The 101 Strings Orchestra – Astro-Sounds from Beyond the Year 2000 [Alshire Records, 1968]
the id is the set of uncoordinated instinctual trends; the super-ego plays the critical and moralising role; and the ego is the organised, realistic part that mediates between the desires of the id and the super-ego
And so it goes that when your jaw drops to the floor at the sheer unadulterated cosmic audacity of The 101 Strings Orchestra’s take on psychedelia and phasers you hear not one but the amalgamation and complicated history of three albums. Come with us then on a psychedelic and psychiatric journey into larceny, LSD, and loon pants.
In the 60s rock music and pop trends exploded and shifted on an almost daily basis, and due to Decca Records A+R man Dick Rowe’s insistent no to The Beatles a few years before, record companies jumped on anyone and everyone with a guitar and a long haircut. Enter The Id, who recorded 10 unremarkable tracks for 1967’s The Inner Sounds of The Id – a workmanlike rendition of standard British beat and erstwhile groove. The album failed to make any significant dent on the charts and would remain obscure if producer/manager Paul Arnold didn’t pull a John Dean and abscond with the masters of the unpublished outtakes.
Fast forward a couple of heady psychedelic months and enter noted session guitarist Jerry Cole – he provided legendary licks for The Byrds Mr Tambourine Man and The Beach Boys Pet Sounds among others. In the background, Paul Arnold passes some of the Id masters to Cole and arranger Monty Kelly, who then release The Animated Egg – a phaser-laden LSD-fest. This album in turn still fails to chart – but the story continues.

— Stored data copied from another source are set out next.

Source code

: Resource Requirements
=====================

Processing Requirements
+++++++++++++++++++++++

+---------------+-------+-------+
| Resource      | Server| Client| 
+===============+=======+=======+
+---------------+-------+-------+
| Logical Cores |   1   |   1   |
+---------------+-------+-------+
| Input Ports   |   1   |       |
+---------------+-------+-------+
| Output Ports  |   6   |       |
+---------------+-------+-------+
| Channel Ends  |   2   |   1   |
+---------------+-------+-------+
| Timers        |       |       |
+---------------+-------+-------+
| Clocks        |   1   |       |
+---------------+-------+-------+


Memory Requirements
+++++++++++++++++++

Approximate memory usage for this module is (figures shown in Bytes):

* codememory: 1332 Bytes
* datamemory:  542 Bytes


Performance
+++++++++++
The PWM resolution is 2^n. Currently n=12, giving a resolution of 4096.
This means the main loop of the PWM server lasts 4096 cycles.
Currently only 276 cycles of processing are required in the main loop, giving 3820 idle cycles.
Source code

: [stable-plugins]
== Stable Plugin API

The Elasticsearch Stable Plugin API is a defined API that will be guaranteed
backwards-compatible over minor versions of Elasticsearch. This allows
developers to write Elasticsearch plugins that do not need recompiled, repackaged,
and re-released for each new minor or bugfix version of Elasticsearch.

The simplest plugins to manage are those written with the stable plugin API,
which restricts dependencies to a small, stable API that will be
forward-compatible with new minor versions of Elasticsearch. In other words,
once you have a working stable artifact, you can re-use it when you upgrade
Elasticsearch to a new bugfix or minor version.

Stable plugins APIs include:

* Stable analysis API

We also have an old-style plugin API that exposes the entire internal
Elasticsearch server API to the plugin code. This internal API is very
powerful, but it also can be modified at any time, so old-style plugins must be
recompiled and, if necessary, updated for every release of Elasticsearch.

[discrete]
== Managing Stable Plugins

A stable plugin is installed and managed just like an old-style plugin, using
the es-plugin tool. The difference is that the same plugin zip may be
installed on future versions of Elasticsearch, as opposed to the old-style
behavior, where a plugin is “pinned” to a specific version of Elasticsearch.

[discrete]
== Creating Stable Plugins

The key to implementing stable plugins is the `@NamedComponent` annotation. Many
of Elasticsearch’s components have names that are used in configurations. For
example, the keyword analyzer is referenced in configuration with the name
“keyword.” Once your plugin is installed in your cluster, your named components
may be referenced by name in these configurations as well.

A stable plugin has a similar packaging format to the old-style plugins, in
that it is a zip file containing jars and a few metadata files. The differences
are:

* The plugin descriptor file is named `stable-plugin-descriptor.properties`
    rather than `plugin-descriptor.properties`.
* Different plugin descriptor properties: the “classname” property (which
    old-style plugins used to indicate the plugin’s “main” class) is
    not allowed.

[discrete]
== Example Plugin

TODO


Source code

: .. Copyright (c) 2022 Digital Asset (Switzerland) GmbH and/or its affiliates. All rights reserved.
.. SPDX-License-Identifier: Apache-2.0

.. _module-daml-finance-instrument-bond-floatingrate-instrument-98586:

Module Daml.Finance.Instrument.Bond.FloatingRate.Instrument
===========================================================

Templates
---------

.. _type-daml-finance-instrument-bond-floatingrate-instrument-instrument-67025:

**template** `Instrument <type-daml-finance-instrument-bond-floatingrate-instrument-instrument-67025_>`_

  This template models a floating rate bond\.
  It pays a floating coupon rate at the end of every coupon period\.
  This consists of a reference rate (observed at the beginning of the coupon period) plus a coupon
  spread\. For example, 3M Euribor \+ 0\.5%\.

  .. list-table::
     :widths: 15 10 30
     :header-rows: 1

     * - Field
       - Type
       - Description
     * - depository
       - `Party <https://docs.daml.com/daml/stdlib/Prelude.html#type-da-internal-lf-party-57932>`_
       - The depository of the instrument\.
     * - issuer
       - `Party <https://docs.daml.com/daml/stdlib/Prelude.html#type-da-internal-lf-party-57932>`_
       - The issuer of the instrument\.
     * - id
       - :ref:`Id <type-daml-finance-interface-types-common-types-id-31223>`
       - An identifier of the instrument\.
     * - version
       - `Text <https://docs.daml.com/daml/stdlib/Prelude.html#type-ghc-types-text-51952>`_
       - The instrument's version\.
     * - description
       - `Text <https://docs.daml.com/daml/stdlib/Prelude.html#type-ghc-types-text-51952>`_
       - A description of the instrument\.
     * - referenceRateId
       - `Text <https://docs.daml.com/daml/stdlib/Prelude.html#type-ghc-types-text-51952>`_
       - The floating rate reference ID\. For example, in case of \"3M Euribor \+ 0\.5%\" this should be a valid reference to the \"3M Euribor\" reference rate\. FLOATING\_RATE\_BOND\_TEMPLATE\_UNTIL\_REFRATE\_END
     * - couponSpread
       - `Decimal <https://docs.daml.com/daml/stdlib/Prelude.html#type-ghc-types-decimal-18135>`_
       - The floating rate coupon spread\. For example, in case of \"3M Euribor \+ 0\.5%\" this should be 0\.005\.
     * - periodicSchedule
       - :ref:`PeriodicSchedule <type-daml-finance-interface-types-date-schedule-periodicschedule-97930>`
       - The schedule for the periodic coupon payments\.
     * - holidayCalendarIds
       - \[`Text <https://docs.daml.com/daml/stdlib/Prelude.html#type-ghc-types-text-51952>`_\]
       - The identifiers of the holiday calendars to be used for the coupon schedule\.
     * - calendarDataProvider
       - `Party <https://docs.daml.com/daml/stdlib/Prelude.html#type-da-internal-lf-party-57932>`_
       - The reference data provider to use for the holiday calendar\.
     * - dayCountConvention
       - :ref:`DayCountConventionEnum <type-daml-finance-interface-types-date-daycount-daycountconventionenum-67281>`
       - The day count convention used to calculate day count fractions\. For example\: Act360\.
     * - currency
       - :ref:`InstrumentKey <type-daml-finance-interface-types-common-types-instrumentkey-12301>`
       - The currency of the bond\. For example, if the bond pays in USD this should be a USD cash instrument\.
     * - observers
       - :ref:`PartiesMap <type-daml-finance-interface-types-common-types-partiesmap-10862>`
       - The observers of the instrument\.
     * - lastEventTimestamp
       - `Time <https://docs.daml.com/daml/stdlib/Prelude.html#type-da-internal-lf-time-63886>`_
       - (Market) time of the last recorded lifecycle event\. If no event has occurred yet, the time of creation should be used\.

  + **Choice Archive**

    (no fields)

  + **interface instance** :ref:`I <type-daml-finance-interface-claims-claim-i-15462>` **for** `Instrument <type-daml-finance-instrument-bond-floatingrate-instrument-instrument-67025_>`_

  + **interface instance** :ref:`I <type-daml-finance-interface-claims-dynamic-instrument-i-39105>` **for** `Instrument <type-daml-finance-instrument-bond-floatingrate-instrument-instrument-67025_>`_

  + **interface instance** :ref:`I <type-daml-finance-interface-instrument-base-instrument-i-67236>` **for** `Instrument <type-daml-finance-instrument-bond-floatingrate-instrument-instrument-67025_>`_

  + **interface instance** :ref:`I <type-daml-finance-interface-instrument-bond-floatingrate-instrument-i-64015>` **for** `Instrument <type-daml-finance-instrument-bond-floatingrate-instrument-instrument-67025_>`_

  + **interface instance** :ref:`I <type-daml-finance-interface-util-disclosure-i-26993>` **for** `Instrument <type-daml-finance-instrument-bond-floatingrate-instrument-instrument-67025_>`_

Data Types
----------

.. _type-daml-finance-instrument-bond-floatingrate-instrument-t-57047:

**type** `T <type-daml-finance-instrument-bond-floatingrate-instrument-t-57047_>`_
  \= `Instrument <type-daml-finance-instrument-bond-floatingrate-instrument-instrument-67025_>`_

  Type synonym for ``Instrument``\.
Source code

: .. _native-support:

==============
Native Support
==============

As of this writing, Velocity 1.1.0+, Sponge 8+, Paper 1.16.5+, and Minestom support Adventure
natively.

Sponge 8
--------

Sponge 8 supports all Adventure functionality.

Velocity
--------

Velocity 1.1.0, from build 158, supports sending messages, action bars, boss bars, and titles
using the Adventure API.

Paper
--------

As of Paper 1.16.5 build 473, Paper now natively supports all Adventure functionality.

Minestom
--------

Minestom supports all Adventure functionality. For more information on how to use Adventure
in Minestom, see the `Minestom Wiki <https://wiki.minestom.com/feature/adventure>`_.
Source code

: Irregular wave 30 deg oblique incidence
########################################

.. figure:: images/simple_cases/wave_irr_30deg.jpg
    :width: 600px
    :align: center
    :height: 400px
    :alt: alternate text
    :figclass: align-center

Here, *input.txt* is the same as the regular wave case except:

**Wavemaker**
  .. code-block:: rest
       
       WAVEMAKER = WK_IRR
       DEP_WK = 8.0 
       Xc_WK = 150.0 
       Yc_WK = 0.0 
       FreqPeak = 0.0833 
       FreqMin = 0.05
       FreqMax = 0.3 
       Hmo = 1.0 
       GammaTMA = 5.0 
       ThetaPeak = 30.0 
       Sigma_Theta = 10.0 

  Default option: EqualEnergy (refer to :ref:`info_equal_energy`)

Meanwhile, in 1957, David L. Miller founds The 101 Strings Orchestra to cash in on the mood music boom. He takes lush orchestration and applies it to pop standards, exotica, and world music. Adults in suburban America with their brand-new stereo consoles provide the soft background music to a thousand dinner parties and Miller becomes very successful indeed, and he founds Alshire Records in 1964 with an aim to produce 150 albums a year.
It just so happens that The Animated Egg comes out on Alshire, and it just so happens that The Beatles release Sgt Pepper’s Lonely Hearts Club Band, and Miller smells a cash-in opportunity.
Miller takes The Egg masters, adds the lush orchestration of The 101 Strings Orchestra – and Astro-Sounds from Beyond the Year 2000 explodes.
- Flameout: Phasers unleash from the very nano-second of the track and you find yourself in some very deep psych territory. I cannot even begin to imagine the reaction from your average Strings‘ fan when confronted with the out and out fish-eye lens and slow groove ponderousness of Flameout. I once mixed this with a Bill Hicks’ monologue on the joys of LSD and it proved a perfect match. (Original Egg track – Sock It My Way)
- Re-entry to Moog: A very mellow jazz groove with pizzicato guitar noodlings and then a wonderful sweep of low-key strings. A sexy, late-night wash of sound. (Original Egg track – That’s How It Is)
- Space Odyssey: This loads heavy string and orchestra washes over a standard, chugging pop beat with the usual jangly guitars. It almost feels like the Strings grabbed a mellow Jefferson Airplane outtake and beefed it up. (Original Egg track – Sure Listic)
- Astral Freakout: We embrace phasers from the offset here again over a typical go-go mod beat, but in the hands of the Strings it feels like appropriate after dinner dance fare for the over 40s. Along with Flameout and the bonus track Instant Nirvana, this has become a DJ and loungecore compilation standard. (Original Egg track – A Love Built on Sand)
- Orbit Fantasy: With grunge groove guitars and phasers set to stun this sounds like one of those tremendous library tracks for the inevitable scene inside a discotheque in a 60s cop thriller or exploitation flick. (Original Egg track – Inside Looking Out)
- Barrier X-69: Is that latter day country rock Grateful Dead? The guitars get twangy and the phasers reign supreme but it’s definitely a look at the future of the decade – ironic, given ’69 in the title. (Original Egg track – Slippin’ and Trippin’)
- A Disappointed Love with a Desensitized Robot: The guitars borrow heavily from The Spencer Davis Group‘s Gimme Some Lovin’ before everything kicks up a high-energy notch and the strings kick in magnificently for a top-notch freakout. Like ll the tracks on this album, the string parts sit on top of a mixed down Egg original. (Original Egg track – Guitar Freakout)
- Where Were You in 1982?: And we’re back to a trippy little Mod beat with heavy phasers, and you really do start to wonder who Dave Miller envisaged as the intended audience. Too string-heavy to appeal to the kids – way too out there to stick with Mum and Dad and their dinner guests. (Original Egg track – Dark)
- Trippin’ on Lunar ’07: There’s no escaping the wink of the original’s Ah Cid here as the most phaser heavy track and the moist poisonous strings combine to provide a sensual soundtrack to the grown-ups first electric brownie. The soundtrack to a thousand key parties, no doubt. (Original Egg track – I Said, She Said, Ah Cid)
- A Bad Trip Back to ’69: This track seriously swings – and it’s one of the only tracks on the whole album where The Egg are to the fore and the Strings are phased into near oblivion. (Original Egg track – Down, Down, and Gone)
So which box do we pick: The Id, The Ego, or The Super-Ego? (
The Inner Sounds of The Id is pretty unremarkable – and I have no idea why the outtakes didn’t make the final cut. When they turn up on The Animated Egg you can see what Dave Miller saw behind the cash signs (he famously said that he was “in the plastics business” rather than a record producer.) The real stroke of genius here is the addition of the lush strings and the full-on phasers for Astro-Sounds. Suddenly you’re in another solar system altogether and it’s no wonder that modern-day dancefloors pump this out and DJs steal a phrase or two in remixes.A must-have in your collection.
(Karma Sitar, Whiplash, and Instant Nirvana appear as bonus tracks on the 1996 reissue.)
(The 101 Strings Orchestra disbanded in 1981. More outtakes from The Id appeared in the form of The Purple Fox, The Projection Company, T. J. Swift & The Electric Bag, and more – but none with the cult endurance and appeal of Astro Sounds.)